Hive is a data warehouse infrastructure tool to process structured data in Hadoop. It resides on top of Hadoop to summarize Big Data, and makes querying and analyzing easy.
Initially Hive was developed by Facebook, later the Apache Software Foundation took it up and developed it further as an open source under the name Apache Hive. It is used by different companies. For example, Amazon uses it in Amazon Elastic MapReduce.
These are Hive's chief characteristics:
- Hive is designed for querying and managing only structured data stored in tables
- Hive is scalable, fast, and uses familiar concepts
- Schema gets stored in a database, while processed data goes into a Hadoop Distributed File System (HDFS)

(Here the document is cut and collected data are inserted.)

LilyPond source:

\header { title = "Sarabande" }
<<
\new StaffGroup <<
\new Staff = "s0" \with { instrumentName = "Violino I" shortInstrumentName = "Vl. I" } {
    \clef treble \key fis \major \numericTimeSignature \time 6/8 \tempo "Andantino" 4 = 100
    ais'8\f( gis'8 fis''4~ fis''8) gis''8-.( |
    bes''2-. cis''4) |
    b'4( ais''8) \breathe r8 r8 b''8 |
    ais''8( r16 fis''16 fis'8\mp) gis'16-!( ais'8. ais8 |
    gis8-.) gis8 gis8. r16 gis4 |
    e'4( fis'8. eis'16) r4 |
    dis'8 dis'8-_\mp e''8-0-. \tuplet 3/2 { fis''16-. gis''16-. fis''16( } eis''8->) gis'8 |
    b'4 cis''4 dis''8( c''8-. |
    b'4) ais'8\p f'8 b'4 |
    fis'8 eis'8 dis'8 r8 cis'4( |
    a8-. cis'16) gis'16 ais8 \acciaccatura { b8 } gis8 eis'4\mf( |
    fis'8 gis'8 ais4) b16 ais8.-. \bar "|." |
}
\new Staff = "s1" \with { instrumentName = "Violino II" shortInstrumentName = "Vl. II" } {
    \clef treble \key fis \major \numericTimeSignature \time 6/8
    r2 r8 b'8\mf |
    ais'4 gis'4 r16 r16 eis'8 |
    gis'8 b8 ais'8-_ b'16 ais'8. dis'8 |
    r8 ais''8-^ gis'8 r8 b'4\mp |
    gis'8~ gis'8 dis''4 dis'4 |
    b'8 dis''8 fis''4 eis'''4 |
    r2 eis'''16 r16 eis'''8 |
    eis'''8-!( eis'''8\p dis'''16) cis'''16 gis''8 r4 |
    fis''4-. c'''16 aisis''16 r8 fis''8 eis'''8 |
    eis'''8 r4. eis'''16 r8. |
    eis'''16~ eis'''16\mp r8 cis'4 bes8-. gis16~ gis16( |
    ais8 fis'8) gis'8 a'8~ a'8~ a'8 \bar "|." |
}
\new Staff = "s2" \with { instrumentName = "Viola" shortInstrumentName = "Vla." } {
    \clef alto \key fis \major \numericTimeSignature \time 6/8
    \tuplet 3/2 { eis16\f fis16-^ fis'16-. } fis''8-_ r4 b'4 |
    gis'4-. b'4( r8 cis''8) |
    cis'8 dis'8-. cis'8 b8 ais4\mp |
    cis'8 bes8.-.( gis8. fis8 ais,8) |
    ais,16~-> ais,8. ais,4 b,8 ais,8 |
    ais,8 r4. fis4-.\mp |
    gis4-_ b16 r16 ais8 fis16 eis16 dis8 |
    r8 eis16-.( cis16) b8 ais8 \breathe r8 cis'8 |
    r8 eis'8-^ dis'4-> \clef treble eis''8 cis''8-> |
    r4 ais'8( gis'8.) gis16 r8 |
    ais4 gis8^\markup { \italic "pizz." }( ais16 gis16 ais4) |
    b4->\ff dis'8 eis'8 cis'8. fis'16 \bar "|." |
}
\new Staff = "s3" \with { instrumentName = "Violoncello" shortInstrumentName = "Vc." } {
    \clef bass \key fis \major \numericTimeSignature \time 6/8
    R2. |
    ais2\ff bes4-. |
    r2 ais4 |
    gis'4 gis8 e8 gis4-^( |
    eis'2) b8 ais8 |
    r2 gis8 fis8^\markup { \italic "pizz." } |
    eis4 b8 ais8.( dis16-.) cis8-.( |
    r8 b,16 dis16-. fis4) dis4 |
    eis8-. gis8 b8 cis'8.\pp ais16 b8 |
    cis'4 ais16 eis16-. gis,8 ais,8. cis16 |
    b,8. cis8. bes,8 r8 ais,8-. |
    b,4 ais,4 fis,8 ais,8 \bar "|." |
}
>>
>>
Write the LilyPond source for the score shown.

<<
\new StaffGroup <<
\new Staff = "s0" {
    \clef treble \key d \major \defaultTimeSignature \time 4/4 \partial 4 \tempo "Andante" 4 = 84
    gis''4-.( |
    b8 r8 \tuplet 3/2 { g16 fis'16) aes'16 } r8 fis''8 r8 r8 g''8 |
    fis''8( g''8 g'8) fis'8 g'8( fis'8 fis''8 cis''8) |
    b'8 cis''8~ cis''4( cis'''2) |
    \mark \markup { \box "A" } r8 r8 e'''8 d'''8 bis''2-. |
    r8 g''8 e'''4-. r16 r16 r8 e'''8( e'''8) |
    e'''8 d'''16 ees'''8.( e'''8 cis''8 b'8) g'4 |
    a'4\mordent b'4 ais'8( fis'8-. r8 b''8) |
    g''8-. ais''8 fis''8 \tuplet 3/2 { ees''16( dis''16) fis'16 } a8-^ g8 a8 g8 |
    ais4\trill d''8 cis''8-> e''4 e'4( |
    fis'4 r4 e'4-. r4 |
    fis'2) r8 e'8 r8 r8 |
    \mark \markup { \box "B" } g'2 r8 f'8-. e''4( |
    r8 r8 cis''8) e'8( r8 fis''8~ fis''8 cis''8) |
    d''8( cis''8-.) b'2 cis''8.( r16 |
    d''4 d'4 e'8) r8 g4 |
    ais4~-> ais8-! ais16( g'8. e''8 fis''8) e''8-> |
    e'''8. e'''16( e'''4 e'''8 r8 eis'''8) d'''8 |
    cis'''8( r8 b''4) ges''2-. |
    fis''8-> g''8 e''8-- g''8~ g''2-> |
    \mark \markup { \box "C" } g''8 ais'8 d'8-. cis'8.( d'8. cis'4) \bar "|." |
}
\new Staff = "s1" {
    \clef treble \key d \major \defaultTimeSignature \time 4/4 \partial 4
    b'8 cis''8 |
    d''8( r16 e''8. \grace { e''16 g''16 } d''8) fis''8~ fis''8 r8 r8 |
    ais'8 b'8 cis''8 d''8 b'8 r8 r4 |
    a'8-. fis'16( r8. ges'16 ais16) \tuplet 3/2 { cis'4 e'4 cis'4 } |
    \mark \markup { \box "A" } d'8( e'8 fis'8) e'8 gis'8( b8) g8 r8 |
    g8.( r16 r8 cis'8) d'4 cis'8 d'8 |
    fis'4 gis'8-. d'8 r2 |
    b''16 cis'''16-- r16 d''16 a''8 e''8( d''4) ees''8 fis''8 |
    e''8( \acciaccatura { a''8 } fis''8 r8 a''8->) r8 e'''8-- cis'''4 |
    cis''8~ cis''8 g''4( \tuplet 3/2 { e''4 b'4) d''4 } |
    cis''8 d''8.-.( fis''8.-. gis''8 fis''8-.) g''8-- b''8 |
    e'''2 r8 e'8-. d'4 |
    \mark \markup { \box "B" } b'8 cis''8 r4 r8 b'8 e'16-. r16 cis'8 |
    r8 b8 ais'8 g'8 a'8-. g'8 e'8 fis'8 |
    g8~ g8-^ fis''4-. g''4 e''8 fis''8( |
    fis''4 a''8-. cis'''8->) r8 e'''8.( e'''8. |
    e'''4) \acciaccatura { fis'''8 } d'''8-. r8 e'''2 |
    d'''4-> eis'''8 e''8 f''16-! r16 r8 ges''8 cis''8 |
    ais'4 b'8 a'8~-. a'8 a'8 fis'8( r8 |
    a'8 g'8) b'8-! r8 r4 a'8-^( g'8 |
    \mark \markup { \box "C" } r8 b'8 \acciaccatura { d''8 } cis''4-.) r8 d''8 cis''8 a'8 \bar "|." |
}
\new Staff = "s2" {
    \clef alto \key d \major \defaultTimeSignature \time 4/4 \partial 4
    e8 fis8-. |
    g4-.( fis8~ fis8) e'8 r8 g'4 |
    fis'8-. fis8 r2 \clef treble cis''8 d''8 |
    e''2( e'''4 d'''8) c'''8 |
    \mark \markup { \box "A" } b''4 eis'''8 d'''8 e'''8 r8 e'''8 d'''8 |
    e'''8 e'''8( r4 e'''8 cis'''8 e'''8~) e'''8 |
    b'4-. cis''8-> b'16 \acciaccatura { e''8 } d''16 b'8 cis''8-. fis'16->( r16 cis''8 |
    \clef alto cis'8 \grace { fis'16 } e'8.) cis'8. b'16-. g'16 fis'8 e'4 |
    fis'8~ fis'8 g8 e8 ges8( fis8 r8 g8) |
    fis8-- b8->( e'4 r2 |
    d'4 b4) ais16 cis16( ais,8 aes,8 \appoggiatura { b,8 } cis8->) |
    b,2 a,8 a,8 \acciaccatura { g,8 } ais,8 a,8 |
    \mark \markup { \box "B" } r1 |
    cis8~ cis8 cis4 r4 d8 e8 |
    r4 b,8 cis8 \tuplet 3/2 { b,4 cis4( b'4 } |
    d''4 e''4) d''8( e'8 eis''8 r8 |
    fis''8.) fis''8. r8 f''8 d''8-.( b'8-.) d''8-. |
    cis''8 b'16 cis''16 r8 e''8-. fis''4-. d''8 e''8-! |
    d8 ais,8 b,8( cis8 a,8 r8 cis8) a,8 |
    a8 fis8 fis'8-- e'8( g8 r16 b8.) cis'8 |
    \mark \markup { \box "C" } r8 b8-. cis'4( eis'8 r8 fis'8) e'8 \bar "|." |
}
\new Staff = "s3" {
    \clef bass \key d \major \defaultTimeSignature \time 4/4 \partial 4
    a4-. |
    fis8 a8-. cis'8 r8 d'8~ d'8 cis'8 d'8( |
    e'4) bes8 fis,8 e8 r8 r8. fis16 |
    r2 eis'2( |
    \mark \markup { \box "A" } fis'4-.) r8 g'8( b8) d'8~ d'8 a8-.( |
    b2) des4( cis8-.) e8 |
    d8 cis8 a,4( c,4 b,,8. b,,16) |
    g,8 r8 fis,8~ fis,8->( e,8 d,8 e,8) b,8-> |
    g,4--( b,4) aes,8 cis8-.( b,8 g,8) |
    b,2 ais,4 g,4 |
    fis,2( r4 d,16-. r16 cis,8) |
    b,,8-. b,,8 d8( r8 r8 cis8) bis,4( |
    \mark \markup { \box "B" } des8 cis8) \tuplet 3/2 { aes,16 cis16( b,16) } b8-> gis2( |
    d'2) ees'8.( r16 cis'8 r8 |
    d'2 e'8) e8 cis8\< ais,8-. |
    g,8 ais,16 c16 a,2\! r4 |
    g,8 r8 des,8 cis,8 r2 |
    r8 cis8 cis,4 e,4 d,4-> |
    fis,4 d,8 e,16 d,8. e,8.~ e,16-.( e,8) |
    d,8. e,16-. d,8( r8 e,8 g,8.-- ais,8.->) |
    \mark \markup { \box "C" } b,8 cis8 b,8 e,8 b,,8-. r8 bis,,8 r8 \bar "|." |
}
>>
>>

- Tables and databases get created first; then data gets loaded into the proper tables
- Hive supports four file formats: ORC, SEQUENCEFILE, RCFILE (Record Columnar File), and TEXTFILE
- Hive uses an SQL-inspired language, sparing the user from dealing with the complexity of MapReduce programming. It makes learning more accessible by utilizing familiar concepts found in relational databases, such as columns, tables, rows, and schema, etc.
- The most significant difference between the Hive Query Language (HQL) and SQL is that Hive executes queries on Hadoop's infrastructure instead of on a traditional database
- Since Hadoop's programming works on flat files, Hive uses directory structures to "partition" data, improving performance on specific queries.
Of course, no resource is perfect, and Hive has some limitations. They are:
- Hive doesn’t support OLTP. Hive supports Online Analytical Processing (OLAP), but not Online Transaction Processing (OLTP).
- It doesn’t support subqueries.
- It has a high latency.
- Hive tables don’t support delete or update operations.